■ **JOB**: Return, unchanged, everything in the listing below from the line containing "family: Cerambycidae" down to the line containing "family: Picidae", including both of those lines.

Stored data entries
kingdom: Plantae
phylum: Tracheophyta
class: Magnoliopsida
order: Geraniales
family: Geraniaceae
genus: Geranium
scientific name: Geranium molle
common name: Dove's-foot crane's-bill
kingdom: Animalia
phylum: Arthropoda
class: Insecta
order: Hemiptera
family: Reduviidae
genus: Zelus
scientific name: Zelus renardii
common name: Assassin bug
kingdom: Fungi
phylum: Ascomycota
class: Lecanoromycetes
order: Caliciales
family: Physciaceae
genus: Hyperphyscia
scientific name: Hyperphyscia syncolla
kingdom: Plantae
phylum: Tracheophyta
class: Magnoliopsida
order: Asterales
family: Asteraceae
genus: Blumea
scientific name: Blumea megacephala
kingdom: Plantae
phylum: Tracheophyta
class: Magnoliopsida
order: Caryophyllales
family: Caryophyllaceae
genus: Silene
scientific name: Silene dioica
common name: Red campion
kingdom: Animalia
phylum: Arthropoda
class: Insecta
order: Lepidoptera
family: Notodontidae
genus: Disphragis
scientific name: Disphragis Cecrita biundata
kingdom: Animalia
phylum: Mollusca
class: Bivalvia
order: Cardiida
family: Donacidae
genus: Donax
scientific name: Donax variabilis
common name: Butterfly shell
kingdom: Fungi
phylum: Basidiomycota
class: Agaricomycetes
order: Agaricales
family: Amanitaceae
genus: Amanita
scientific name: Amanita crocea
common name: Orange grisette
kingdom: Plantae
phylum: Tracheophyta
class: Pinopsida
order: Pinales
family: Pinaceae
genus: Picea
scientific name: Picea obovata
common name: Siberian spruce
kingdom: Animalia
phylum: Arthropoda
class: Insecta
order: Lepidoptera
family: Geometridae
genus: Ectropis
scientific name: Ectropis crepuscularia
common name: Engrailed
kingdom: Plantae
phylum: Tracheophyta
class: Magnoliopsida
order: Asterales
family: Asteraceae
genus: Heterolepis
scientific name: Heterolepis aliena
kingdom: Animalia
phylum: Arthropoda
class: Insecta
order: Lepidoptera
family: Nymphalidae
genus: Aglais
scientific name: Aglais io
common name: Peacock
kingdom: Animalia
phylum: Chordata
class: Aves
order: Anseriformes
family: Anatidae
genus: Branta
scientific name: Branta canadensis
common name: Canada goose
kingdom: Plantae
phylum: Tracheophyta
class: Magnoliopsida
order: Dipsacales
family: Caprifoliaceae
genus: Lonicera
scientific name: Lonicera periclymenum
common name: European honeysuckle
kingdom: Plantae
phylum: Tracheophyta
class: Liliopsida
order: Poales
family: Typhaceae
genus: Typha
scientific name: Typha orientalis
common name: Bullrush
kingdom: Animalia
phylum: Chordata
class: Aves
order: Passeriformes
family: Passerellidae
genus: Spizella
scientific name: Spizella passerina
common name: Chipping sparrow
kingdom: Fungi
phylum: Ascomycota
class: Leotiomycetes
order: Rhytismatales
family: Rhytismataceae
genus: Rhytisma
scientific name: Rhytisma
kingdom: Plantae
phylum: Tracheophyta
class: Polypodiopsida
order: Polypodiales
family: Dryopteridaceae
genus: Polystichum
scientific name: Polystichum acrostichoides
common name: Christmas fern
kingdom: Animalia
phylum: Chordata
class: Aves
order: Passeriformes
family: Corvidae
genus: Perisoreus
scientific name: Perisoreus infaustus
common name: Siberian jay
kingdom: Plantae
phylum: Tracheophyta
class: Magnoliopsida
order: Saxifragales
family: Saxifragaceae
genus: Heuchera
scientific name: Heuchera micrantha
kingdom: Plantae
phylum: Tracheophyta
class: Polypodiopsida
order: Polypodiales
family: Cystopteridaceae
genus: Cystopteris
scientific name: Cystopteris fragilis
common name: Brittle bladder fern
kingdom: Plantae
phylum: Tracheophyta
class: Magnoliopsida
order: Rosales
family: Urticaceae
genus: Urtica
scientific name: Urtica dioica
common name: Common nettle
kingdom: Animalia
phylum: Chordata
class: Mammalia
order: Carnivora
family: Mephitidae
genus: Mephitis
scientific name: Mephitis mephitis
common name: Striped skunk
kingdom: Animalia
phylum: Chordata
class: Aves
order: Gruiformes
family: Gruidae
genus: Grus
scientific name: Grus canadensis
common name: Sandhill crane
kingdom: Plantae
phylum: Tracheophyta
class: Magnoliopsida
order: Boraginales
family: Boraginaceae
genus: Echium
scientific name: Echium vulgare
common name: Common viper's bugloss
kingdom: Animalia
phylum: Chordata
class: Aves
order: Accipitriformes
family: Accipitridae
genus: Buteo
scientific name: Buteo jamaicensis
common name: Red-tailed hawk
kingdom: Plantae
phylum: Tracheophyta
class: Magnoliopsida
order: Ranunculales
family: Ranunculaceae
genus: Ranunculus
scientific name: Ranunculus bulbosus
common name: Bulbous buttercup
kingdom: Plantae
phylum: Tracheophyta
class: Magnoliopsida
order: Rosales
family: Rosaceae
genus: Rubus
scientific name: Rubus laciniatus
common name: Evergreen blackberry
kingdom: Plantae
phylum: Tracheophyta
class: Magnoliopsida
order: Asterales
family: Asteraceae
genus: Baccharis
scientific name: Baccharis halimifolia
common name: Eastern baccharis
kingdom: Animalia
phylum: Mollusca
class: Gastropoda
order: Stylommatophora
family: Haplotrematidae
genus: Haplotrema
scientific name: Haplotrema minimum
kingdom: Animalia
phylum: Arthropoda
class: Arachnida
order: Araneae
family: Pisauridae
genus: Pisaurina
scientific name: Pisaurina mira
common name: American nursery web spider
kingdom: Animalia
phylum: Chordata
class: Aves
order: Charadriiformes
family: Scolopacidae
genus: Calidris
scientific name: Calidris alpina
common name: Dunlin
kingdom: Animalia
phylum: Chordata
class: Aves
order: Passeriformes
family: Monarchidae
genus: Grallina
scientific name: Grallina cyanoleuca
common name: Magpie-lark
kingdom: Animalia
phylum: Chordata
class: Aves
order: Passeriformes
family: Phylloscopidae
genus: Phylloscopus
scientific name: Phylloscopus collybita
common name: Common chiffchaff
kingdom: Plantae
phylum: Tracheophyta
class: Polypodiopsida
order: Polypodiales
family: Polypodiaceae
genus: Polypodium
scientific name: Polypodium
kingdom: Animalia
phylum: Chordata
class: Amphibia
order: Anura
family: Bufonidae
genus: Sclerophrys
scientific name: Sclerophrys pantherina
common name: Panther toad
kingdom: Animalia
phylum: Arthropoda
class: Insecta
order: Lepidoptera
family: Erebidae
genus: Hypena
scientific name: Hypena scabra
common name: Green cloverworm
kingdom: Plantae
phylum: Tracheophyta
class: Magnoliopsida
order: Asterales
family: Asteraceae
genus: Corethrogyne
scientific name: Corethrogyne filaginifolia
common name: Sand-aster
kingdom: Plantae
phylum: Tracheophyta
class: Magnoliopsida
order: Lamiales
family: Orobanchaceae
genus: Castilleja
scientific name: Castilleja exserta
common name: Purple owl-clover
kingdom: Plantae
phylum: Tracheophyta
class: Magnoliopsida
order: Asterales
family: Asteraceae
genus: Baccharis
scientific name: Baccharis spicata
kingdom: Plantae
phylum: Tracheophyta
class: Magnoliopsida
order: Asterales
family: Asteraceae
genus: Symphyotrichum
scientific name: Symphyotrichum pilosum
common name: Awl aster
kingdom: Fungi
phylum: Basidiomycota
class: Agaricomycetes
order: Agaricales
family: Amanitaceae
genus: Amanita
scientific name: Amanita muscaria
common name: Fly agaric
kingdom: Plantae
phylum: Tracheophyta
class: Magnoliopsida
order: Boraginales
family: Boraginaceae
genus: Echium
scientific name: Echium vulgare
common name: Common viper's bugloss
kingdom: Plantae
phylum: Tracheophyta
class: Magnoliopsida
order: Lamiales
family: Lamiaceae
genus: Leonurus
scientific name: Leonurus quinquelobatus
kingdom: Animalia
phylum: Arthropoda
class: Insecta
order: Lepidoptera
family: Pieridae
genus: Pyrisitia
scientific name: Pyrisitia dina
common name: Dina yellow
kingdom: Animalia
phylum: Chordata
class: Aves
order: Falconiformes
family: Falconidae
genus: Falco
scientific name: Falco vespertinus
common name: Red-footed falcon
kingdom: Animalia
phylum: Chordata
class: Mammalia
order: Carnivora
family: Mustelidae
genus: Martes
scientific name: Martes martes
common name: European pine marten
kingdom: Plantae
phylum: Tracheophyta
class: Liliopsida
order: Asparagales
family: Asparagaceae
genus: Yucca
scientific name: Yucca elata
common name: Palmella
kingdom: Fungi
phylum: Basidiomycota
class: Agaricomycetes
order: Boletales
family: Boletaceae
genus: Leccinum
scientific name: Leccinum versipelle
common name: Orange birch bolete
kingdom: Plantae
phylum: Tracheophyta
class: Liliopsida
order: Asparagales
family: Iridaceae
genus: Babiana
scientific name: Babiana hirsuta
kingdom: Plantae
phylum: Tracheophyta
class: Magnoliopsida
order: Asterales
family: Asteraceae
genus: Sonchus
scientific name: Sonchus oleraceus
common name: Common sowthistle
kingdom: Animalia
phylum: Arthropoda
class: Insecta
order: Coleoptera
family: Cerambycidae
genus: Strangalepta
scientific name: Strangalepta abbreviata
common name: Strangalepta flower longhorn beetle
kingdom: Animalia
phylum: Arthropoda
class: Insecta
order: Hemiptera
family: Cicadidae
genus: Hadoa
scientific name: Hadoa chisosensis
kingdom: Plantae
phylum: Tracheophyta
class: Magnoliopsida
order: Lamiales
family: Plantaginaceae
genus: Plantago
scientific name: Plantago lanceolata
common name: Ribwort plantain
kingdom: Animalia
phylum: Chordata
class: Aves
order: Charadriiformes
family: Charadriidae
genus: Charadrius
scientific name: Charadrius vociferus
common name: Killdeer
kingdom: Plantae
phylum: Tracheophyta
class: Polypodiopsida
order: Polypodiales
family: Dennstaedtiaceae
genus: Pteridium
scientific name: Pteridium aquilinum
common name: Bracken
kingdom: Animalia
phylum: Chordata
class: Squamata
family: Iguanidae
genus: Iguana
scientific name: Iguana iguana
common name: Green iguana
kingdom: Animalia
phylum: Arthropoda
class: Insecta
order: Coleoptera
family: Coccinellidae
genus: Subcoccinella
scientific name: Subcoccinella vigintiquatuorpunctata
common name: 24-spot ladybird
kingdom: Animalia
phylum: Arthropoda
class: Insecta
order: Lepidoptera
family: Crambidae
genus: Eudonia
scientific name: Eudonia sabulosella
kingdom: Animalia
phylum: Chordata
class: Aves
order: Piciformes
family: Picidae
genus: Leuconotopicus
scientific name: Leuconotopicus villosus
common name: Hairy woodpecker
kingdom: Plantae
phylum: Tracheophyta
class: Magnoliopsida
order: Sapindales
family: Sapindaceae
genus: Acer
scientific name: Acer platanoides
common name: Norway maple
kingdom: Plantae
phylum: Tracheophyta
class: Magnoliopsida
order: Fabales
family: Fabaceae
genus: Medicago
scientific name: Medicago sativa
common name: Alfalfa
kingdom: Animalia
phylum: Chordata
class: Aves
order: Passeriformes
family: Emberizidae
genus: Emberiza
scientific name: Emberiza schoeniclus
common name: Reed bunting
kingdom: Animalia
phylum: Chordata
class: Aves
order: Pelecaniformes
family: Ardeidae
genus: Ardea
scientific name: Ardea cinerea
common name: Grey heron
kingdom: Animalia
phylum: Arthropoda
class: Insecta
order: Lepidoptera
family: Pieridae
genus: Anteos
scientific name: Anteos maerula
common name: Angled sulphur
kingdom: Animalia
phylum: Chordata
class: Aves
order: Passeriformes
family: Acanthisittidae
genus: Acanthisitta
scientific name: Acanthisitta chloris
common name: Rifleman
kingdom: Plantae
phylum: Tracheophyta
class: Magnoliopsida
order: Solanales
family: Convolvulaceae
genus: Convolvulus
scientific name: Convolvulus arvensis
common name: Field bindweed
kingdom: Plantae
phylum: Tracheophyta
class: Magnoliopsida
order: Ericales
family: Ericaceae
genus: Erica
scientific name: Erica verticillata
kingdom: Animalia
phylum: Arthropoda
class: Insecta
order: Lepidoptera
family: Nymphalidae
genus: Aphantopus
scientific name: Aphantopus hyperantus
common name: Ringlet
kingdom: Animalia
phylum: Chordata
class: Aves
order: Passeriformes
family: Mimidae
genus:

■ **TASK RESULT**:
family: Cerambycidae
genus: Strangalepta
scientific name: Strangalepta abbreviata
common name: Strangalepta flower longhorn beetle
kingdom: Animalia
phylum: Arthropoda
class: Insecta
order: Hemiptera
family: Cicadidae
genus: Hadoa
scientific name: Hadoa chisosensis
kingdom: Plantae
phylum: Tracheophyta
class: Magnoliopsida
order: Lamiales
family: Plantaginaceae
genus: Plantago
scientific name: Plantago lanceolata
common name: Ribwort plantain
kingdom: Animalia
phylum: Chordata
class: Aves
order: Charadriiformes
family: Charadriidae
genus: Charadrius
scientific name: Charadrius vociferus
common name: Killdeer
kingdom: Plantae
phylum: Tracheophyta
class: Polypodiopsida
order: Polypodiales
family: Dennstaedtiaceae
genus: Pteridium
scientific name: Pteridium aquilinum
common name: Bracken
kingdom: Animalia
phylum: Chordata
class: Squamata
family: Iguanidae
genus: Iguana
scientific name: Iguana iguana
common name: Green iguana
kingdom: Animalia
phylum: Arthropoda
class: Insecta
order: Coleoptera
family: Coccinellidae
genus: Subcoccinella
scientific name: Subcoccinella vigintiquatuorpunctata
common name: 24-spot ladybird
kingdom: Animalia
phylum: Arthropoda
class: Insecta
order: Lepidoptera
family: Crambidae
genus: Eudonia
scientific name: Eudonia sabulosella
kingdom: Animalia
phylum: Chordata
class: Aves
order: Piciformes
family: Picidae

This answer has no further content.